→ **EXTRACTED TEXT**
Anatomy of an Outage: Deconstructing the AWS DynamoDB Service Disruption

A deep dive into the October 2025 AWS outage, dissecting the root causes in DynamoDB's DNS management and the subsequent cascading failures across multiple services.

Diagram showing interconnected AWS services affected by a cascading outage, highlighting a central DNS failure.
The AWS DynamoDB service disruption in October 2025 served as a stark reminder of the intricate dependencies within cloud infrastructure and the critical role of robust DNS management.

In the digital realm, us-east-1 is hallowed ground. It is the original Amazon Web Services region, the bedrock upon which a significant portion of the modern internet is built. When it falters, the digital world holds its breath. On October 19th and 20th, 2025, it did more than falter; it fractured, revealing the intricate, and at times terrifying, interconnectedness of the systems we depend on. The nearly 15-hour disruption was not a simple hardware failure or a botched deployment. It was a textbook case of cascading failure, a slow-motion implosion triggered by a single, latent bug in a core service's Domain Name System (DNS) management.

The official AWS post-mortem, while detailed, reads like a dispatch from a battlefield, documenting the fall of one bastion after another. But for the architects and engineers who build upon this foundation, it is more than a report; it is a blueprint of systemic risk. To understand what happened, we must look beyond the sequence of events and analyze the anatomy of the failure itself—a story of race conditions, congestive collapse, and the deadly paradox of automated resilience.

The First Domino: A Race to Zero in DNS

The incident began in the digital heart of AWS: DynamoDB, the fully managed NoSQL database service that underpins countless AWS services and customer applications. At 11:48 PM PDT, DynamoDB's API endpoints in us-east-1 began to vanish from the internet. The cause was not a network partition or a server crash, but something far more subtle: an empty DNS record.

DynamoDB, like other hyper-scale services, relies on a sophisticated automated system to manage its DNS records. This is not merely about pointing a domain name to an IP address. It's a dynamic process of load balancing, health checking, and capacity management across a vast fleet of servers. The system, designed for resilience, is split into two components: a DNS Planner and a DNS Enactor.

→ **ITEMS**

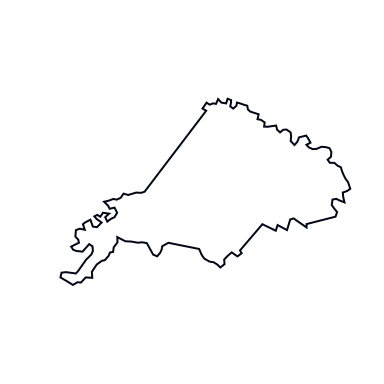 outline of Pranchita, Paraná, Brazil, rotated 162°
{"feature_id": "56859067B45409060945550", "entity_name": "Pranchita", "entity_type": "district", "adm_level": 2, "iso_a3": "BRA", "parent_name": "Brazil", "parent_adm1": "Paraná", "projection": "albers", "projection_center": [-53.701, -25.973], "detail": "fine", "context": "isolated", "style": "outline", "palette": "ink", "viewbox_px": 384, "rotation_deg": 162, "n_neighbors": 0, "source": "geoboundaries", "source_scale": "gbopen_adm2", "svg_char_len": 2240}
<svg xmlns="http://www.w3.org/2000/svg" viewBox="0 0 384 384"><g transform="rotate(162 192 192)"><path d="M313.4,141.2L311.9,147.0L305.0,152.5L299.1,154.4L295.9,154.1L291.0,157.1L288.7,159.8L285.6,159.4L283.5,163.6L278.4,167.2L277.0,172.2L270.7,165.8L265.0,163.6L259.2,160.5L255.0,159.6L250.8,157.4L248.3,144.5L245.0,141.6L241.1,144.0L238.7,146.5L237.1,149.6L230.2,151.0L202.8,135.6L202.3,129.7L201.0,125.0L197.0,120.5L193.0,118.4L190.3,115.1L188.4,111.5L183.4,113.3L182.2,117.9L177.9,120.2L172.9,122.3L168.7,116.7L163.7,118.4L164.4,121.6L135.0,139.6L124.3,129.3L120.8,134.1L113.4,126.4L107.1,135.5L103.5,135.5L101.7,133.0L94.0,122.9L92.9,126.1L63.1,124.2L60.2,128.1L61.7,131.8L63.1,136.4L60.7,141.4L56.9,140.9L54.3,138.4L50.2,135.0L49.7,140.7L48.7,144.9L44.3,145.0L40.5,146.1L40.5,150.2L40.6,153.5L41.8,156.8L42.5,160.9L42.9,165.5L42.8,169.6L45.3,171.9L47.6,175.7L51.9,177.2L53.0,180.8L48.9,182.6L47.1,187.1L47.7,191.2L51.2,193.5L55.0,195.0L60.1,194.5L63.8,195.4L67.0,198.2L68.6,201.5L64.1,202.3L65.0,207.2L66.0,210.4L69.5,210.6L73.3,210.9L76.3,207.2L80.0,205.0L82.4,210.0L80.5,214.3L79.8,218.2L82.8,222.2L86.1,223.0L89.8,221.5L91.8,225.0L91.5,229.2L95.9,230.0L99.7,230.6L103.2,231.9L101.4,235.7L104.2,239.4L107.2,241.0L104.6,245.3L108.7,248.3L111.7,250.4L113.3,253.2L112.8,257.0L115.9,259.1L119.0,261.5L121.6,263.2L123.1,260.3L127.0,258.6L129.2,261.6L127.6,264.3L126.4,267.3L129.3,269.7L132.2,265.7L136.5,268.0L138.4,272.3L141.9,268.4L144.6,269.8L148.2,269.6L150.5,272.5L156.2,268.1L153.4,264.9L202.0,231.2L237.0,206.9L240.6,206.9L245.3,208.7L253.7,208.9L257.6,211.6L261.6,208.5L265.9,208.0L269.0,209.7L274.6,209.5L278.6,209.9L276.0,204.8L275.5,201.5L270.5,201.1L269.6,195.4L273.5,192.0L277.5,191.5L281.7,190.0L282.3,194.9L277.5,197.0L283.1,199.8L286.9,196.8L289.1,199.5L292.4,199.0L291.1,195.9L287.4,190.9L293.3,187.9L297.0,189.8L297.2,197.0L302.9,196.1L305.7,195.0L305.6,189.2L310.1,191.8L314.2,191.6L316.7,185.6L314.9,181.9L315.2,178.7L323.8,177.4L322.8,173.7L319.9,171.5L314.5,169.1L305.9,174.2L303.4,171.0L304.5,166.5L307.0,163.7L313.7,160.3L324.9,151.9L327.6,150.4L336.6,154.7L341.0,155.6L343.5,151.4L336.8,143.8L334.0,140.4L328.8,141.6L325.7,140.2L319.5,143.6L313.4,141.2Z" fill="none" stroke="#020617" stroke-width="2"/></g></svg>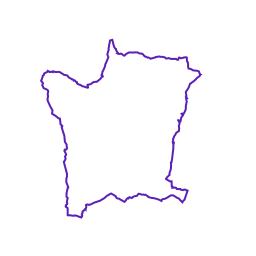 the district of Vulturesti, Arges, Romania, rotated 250°
{"feature_id": "2599482B57723445665641", "entity_name": "Vulturesti", "entity_type": "district", "adm_level": 2, "iso_a3": "ROU", "parent_name": "Romania", "parent_adm1": "Arges", "projection": "natural_earth1", "projection_center": [25.099, 45.058], "detail": "fine", "context": "isolated", "style": "outline", "palette": "violet", "viewbox_px": 256, "rotation_deg": 250, "n_neighbors": 0, "source": "geoboundaries", "source_scale": "gbopen_adm2", "svg_char_len": 5743}
<svg xmlns="http://www.w3.org/2000/svg" viewBox="0 0 256 256"><g transform="rotate(250 128 128)"><path d="M153.4,214.5L154.0,214.1L154.4,213.9L156.8,214.0L157.7,213.2L158.1,212.5L158.7,211.4L159.8,209.0L160.3,208.5L161.1,208.0L161.7,207.5L161.9,207.1L162.2,206.8L163.2,205.2L164.4,205.4L165.5,205.5L167.0,206.2L168.6,206.6L169.3,206.4L169.9,206.5L170.1,206.6L170.7,206.3L172.2,206.7L174.0,207.4L174.8,206.5L174.8,206.0L175.2,204.5L175.1,204.0L175.2,203.5L175.2,202.9L175.5,201.4L176.4,200.7L176.7,200.3L176.7,199.9L175.7,199.1L175.0,198.3L175.2,197.8L175.7,197.2L176.6,196.8L177.1,194.9L177.4,194.4L177.5,193.8L178.1,192.5L178.2,192.1L179.0,191.0L179.3,190.8L179.7,190.2L179.8,189.8L179.9,189.0L180.1,187.9L180.5,187.4L181.7,186.8L181.9,186.4L182.4,185.8L183.3,184.3L183.7,183.0L184.1,182.3L184.6,181.7L184.8,180.2L185.0,179.2L185.2,178.3L184.9,177.6L185.1,176.9L185.2,174.6L185.4,173.7L185.3,173.0L187.3,171.3L187.5,170.4L189.0,169.1L189.2,168.5L190.9,167.6L192.0,167.4L193.4,166.1L193.7,165.0L194.5,163.9L195.6,163.0L196.3,161.5L197.3,158.2L198.6,155.0L198.5,153.4L198.2,151.6L197.3,149.6L197.2,149.3L198.0,148.5L199.7,147.5L200.3,146.8L200.3,145.6L200.9,144.5L201.7,143.5L202.0,144.3L203.8,143.7L205.8,143.4L206.4,143.7L206.9,143.3L208.3,142.8L210.8,142.8L216.2,143.4L216.4,141.3L216.4,141.1L216.1,140.8L214.1,139.8L213.1,139.0L212.4,138.7L210.6,137.7L209.6,137.0L208.0,136.6L207.0,135.6L206.3,135.3L204.2,133.7L203.6,133.7L202.5,133.8L201.5,133.8L201.2,133.7L199.6,132.3L199.0,131.8L198.1,130.9L197.4,130.2L196.8,129.8L196.2,129.1L195.8,128.6L193.9,127.5L192.4,126.2L190.3,124.1L189.7,123.3L187.5,122.1L186.8,121.2L186.3,121.2L185.6,122.0L185.0,121.9L184.9,120.8L183.5,118.6L182.4,115.2L182.1,114.6L182.1,114.4L182.6,113.1L182.9,111.3L182.7,110.3L182.0,108.1L182.0,107.5L182.4,105.2L182.4,104.7L182.1,104.5L180.1,104.5L179.7,104.3L179.6,104.0L180.8,102.2L182.0,100.9L182.8,99.4L184.0,98.6L185.0,97.7L185.4,97.0L186.8,95.7L187.2,95.4L187.5,95.3L188.0,95.4L188.4,95.7L188.6,95.7L189.1,95.0L190.7,94.4L191.1,93.9L191.2,93.7L191.1,93.4L191.1,93.2L191.3,93.2L191.6,93.2L191.9,93.2L192.2,92.8L192.6,92.6L192.8,92.1L192.9,91.9L193.4,91.8L193.8,91.3L194.7,90.6L195.3,90.0L196.1,89.5L197.0,89.3L198.0,88.8L198.5,88.5L198.8,88.0L199.2,87.1L199.7,86.3L200.2,85.8L201.5,84.9L202.3,84.2L203.6,83.3L204.5,81.9L204.8,81.0L205.1,79.6L205.4,79.0L206.1,78.3L206.2,77.7L206.5,77.4L206.2,77.3L206.0,76.8L206.3,76.4L207.0,75.6L207.2,73.9L207.4,73.4L208.0,73.3L209.1,72.1L208.8,71.9L208.4,71.7L207.9,67.9L206.7,67.2L206.2,65.7L205.3,65.3L202.0,62.5L199.1,63.5L197.6,62.0L194.3,62.4L191.9,64.9L190.8,65.6L189.5,65.5L187.4,64.1L185.2,63.8L182.2,62.0L180.6,61.9L175.0,62.3L170.4,63.1L167.4,61.5L164.3,64.0L162.4,65.2L160.9,65.9L160.2,67.2L156.8,66.5L155.2,66.0L154.3,65.9L153.4,66.6L152.1,66.9L151.4,65.9L142.4,65.5L136.7,64.0L133.6,64.6L130.3,63.8L129.9,63.9L128.9,62.7L128.9,62.2L129.2,61.3L129.3,61.2L129.2,61.0L129.0,60.9L128.2,60.4L127.4,60.6L124.1,60.8L122.7,59.0L120.5,58.9L118.7,57.2L118.5,56.5L118.0,56.1L106.0,55.0L103.3,54.1L101.8,53.0L99.5,51.9L97.9,51.5L92.7,51.6L92.3,50.7L91.5,50.5L90.1,49.4L87.2,47.7L84.4,46.7L82.8,47.4L82.0,46.9L81.2,46.2L80.9,46.1L79.0,45.1L78.0,45.2L77.2,44.7L76.9,43.5L76.6,43.3L76.3,43.2L76.1,42.9L75.8,43.0L75.5,42.6L75.2,42.6L73.4,43.9L66.7,41.5L66.1,42.4L66.1,43.2L65.8,43.8L64.9,45.3L64.0,47.1L64.1,47.6L63.9,48.4L62.9,50.0L62.4,50.5L61.6,51.5L61.2,51.8L60.3,53.2L59.9,53.5L60.4,54.2L61.1,55.0L61.6,55.0L62.3,54.8L62.8,55.1L63.6,56.2L64.1,56.4L64.6,56.4L65.3,57.0L65.5,58.3L66.4,59.7L65.7,60.2L66.3,60.4L67.5,61.4L68.3,61.9L68.7,62.0L69.8,62.1L70.1,62.3L70.1,63.3L69.9,64.1L69.2,64.7L69.0,65.8L69.0,67.2L69.3,69.7L69.4,71.2L69.4,72.7L69.3,74.0L69.3,75.9L69.2,76.9L69.7,79.0L70.0,81.0L70.5,82.6L71.6,85.3L71.6,86.2L71.8,87.2L72.1,88.3L72.2,89.7L70.1,91.6L68.7,92.6L68.0,93.2L66.8,93.1L66.3,93.3L65.6,93.8L65.1,94.5L64.8,95.2L64.1,95.9L63.3,96.3L62.6,97.1L60.6,98.7L59.9,99.3L60.0,100.1L60.7,101.2L61.5,102.1L62.2,103.7L61.6,104.3L61.8,104.7L62.3,105.3L62.5,105.5L62.2,106.1L61.6,106.8L60.9,107.5L61.1,108.3L61.6,109.1L61.6,111.1L61.2,113.1L62.6,115.5L61.9,116.7L60.6,118.3L60.1,119.8L59.5,120.7L59.2,121.8L58.1,122.4L57.2,123.2L56.1,123.6L54.4,126.0L53.6,127.7L51.6,130.7L49.7,133.0L48.0,134.5L48.9,135.2L49.3,136.1L49.0,137.5L48.9,139.5L49.2,141.3L50.0,144.9L49.7,146.3L49.1,147.6L45.3,150.5L44.8,151.2L44.0,151.8L43.3,152.1L42.4,152.4L39.6,153.7L40.8,155.2L41.2,156.5L48.8,162.6L49.1,162.3L49.1,162.0L49.4,161.5L50.3,161.0L50.8,160.2L50.9,159.3L50.8,158.7L51.0,158.0L51.9,156.7L52.3,156.3L52.8,156.3L53.3,155.0L53.4,154.2L54.1,152.9L55.3,152.8L55.6,152.5L55.9,151.8L56.1,151.0L56.3,150.6L56.6,149.3L57.6,149.8L58.0,149.1L61.9,150.4L63.0,150.7L63.5,149.1L64.4,148.5L65.4,147.6L66.3,146.9L67.0,146.3L67.3,146.4L68.1,147.5L68.5,148.3L69.8,151.1L70.5,151.1L71.7,151.8L73.0,152.8L74.1,153.7L75.5,154.6L78.7,155.9L80.9,156.5L81.2,156.9L81.1,157.2L81.5,157.3L82.6,158.2L93.1,163.5L97.5,165.2L97.5,165.5L98.5,166.1L98.8,165.1L99.9,165.4L101.5,166.5L102.0,166.5L102.4,166.7L102.9,167.1L103.0,167.4L103.4,167.8L104.3,168.4L105.6,170.3L106.6,171.2L107.1,172.0L107.7,174.7L110.1,176.0L112.3,176.4L113.6,177.2L114.5,178.0L115.4,178.1L116.8,178.1L118.1,177.8L118.1,178.1L116.4,179.6L117.4,180.3L119.2,181.3L119.9,182.0L120.3,182.7L121.1,183.9L122.0,183.6L123.0,183.2L123.1,183.8L122.3,185.1L123.5,186.5L125.5,188.4L126.8,189.2L127.2,189.2L128.3,189.6L129.6,190.3L130.7,191.0L132.8,192.2L135.7,192.7L135.7,193.6L136.4,193.4L136.6,192.9L137.4,193.5L138.0,193.3L138.3,193.9L141.1,194.4L142.1,194.7L142.9,195.7L144.5,198.0L146.4,199.9L147.7,200.8L148.4,201.5L148.4,202.4L149.3,204.6L149.3,205.3L150.5,208.2L151.6,210.4L151.8,211.3L152.0,212.1L152.6,213.5L153.3,213.9L153.4,214.5Z" fill="none" stroke="#5b21b6" stroke-width="2"/></g></svg>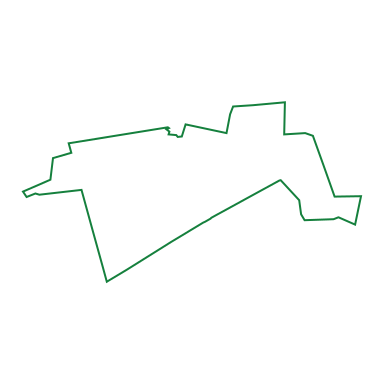 the district of Aconchi, Sonora, Mexico
{"feature_id": "50627088B4605568990121", "entity_name": "Aconchi", "entity_type": "district", "adm_level": 2, "iso_a3": "MEX", "parent_name": "Mexico", "parent_adm1": "Sonora", "projection": "natural_earth1", "projection_center": [-110.211, 29.784], "detail": "fine", "context": "isolated", "style": "outline", "palette": "green", "viewbox_px": 384, "rotation_deg": 0, "n_neighbors": 0, "source": "geoboundaries", "source_scale": "gbopen_adm2", "svg_char_len": 801}
<svg xmlns="http://www.w3.org/2000/svg" viewBox="0 0 384 384"><path d="M102.9,267.4L106.8,281.7L127.0,269.6L171.2,241.9L203.2,222.6L205.0,221.8L210.6,218.6L211.3,217.8L211.5,217.7L216.0,215.2L279.4,180.5L280.7,180.2L299.2,200.2L301.1,214.3L304.6,220.2L333.6,219.2L338.4,217.3L338.5,217.3L355.1,224.6L361.0,196.2L334.6,196.6L323.5,165.3L312.9,135.8L305.2,133.1L284.2,134.4L284.9,102.3L253.0,105.2L233.1,106.5L230.1,114.3L229.8,115.9L226.5,133.1L187.5,124.8L187.2,124.8L187.1,124.7L186.9,124.7L185.6,124.4L181.8,136.5L179.6,136.7L178.9,136.8L177.7,136.9L176.3,135.1L168.6,134.4L169.4,131.6L166.4,129.3L168.9,128.1L167.8,127.3L68.7,143.3L71.3,152.8L53.0,158.1L50.4,179.7L23.0,191.6L26.6,197.0L35.4,193.5L39.4,194.7L81.5,189.9L91.9,227.7L102.9,267.4Z" fill="none" stroke="#15803d" stroke-width="2"/></svg>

→ **SET EXERCISE 1**
According to the AWS outage article, at what time did DynamoDB's API endpoints in us-east-1 begin to vanish from the internet?
→ **SET EXERCISE 2**
Reproduce a passage of the AWS outage article, beginning at the words "The incident began" and stopping after "a DNS Enactor.", with "hyper-scale" changed to "large-scale".
→ **SET EXERCISE 3**
State whether each statement agrees with the AWS outage article, answering yes or no and quoting the deciding words: (a) The disruption lasted nearly 15 hours. (b) The incident was caused by a botched deployment. (c) The automated system that manages DynamoDB's DNS records is split into three components.

→ **WRITTEN ANSWER 1**
At 11:48 PM PDT.

→ **WRITTEN ANSWER 2**
The incident began in the digital heart of AWS: DynamoDB, the fully managed NoSQL database service that underpins countless AWS services and customer applications. At 11:48 PM PDT, DynamoDB's API endpoints in us-east-1 began to vanish from the internet. The cause was not a network partition or a server crash, but something far more subtle: an empty DNS record.

DynamoDB, like other large-scale services, relies on a sophisticated automated system to manage its DNS records. This is not merely about pointing a domain name to an IP address. It's a dynamic process of load balancing, health checking, and capacity management across a vast fleet of servers. The system, designed for resilience, is split into two components: a DNS Planner and a DNS Enactor.

→ **WRITTEN ANSWER 3**
(a) Yes: "The nearly 15-hour disruption"
(b) No: "was not a simple hardware failure or a botched deployment"
(c) No: "is split into two components: a DNS Planner and a DNS Enactor"